Educational institution in Anglo-Egyptian Sudan

Gordon Memorial College was an educational institution in Anglo-Egyptian Sudan. It was built between 1899 and 1902 as part of Lord Kitchener's wide-ranging educational reforms.

Named for General Charles George Gordon of the British army, who was killed during the Mahdi uprising in 1885, it was officially opened on 8 November 1902 by Kitchener himself.

The first students at the school in 1903 were primary school students. In 1905 secondary education courses for future assistant engineers and land surveyors were added, and in 1906 a four-year course for training primary school teachers was started. By 1913 there were about 500 students in the college. In 1924 the college commenced vocational courses for Sharia, Engineering, Teachers' Training, Clerical Work, Accounting and Science. Post-secondary education courses in Science, Arts, Engineering, Veterinary Science and Law were started in 1938.

There were strong links between courses and Sudan government departments where it was anticipated students would work after graduation. At the beginning of 1945, all these schools were grouped together in a special arrangement with the University of London and secondary education was moved elsewhere. In 1948 there were 262 students at the college.

In 1951, Gordon Memorial College was merged with the Kitchener School of Medicine (founded in 1924) and renamed University College Khartoum with the University of London setting the examinations and awarding the degrees.
.
In 1956, the University College became the fully independent University of Khartoum.[2] The University of Khartoum claims to be the oldest university in Sudan based on the founding of the Gordon Memorial College in 1902.[3] The college's library and archival collections formed the foundation of the University of khartoum library, which continues to preserve its historical heritage.

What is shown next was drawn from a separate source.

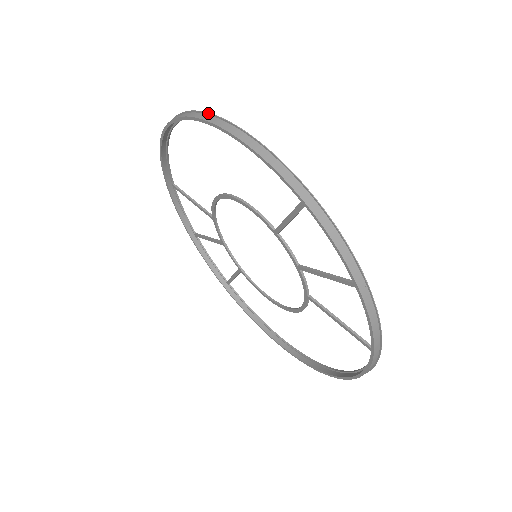
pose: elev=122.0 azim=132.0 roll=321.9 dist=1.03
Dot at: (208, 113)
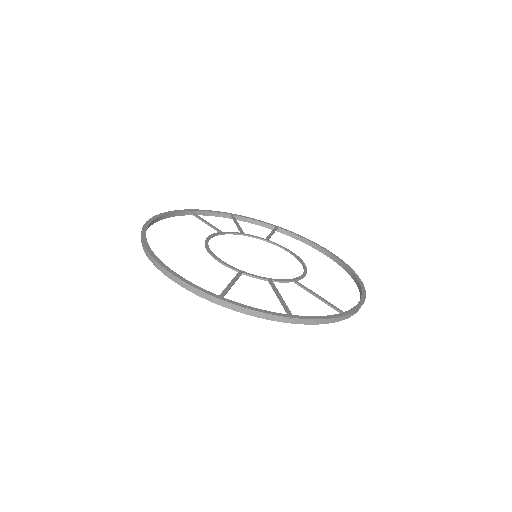
Dot at: (147, 251)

The college provided high class education to its students, who were drawn from all backgrounds of Sudanese youth, enabling them to gain the sort of education previously only available in European or American universities.

== Graduates of Memorial College ==
Many of the Sudan's Prime Ministers and generals, including Mohamed Ahmed Mahjoob, Sirr Al-Khatim Al-Khalifa, Babiker Awadalla and Ibrahim Abood Ahmed, studied there.

Ismail al-Azhari, the first prime minister of Sudan, studied at the Gordon Memorial college but graduated from the American University of Beirut.

Palestinian scholar Ihsan Abbas also began teaching at the College and continued on after it became known as the University of Khartoum.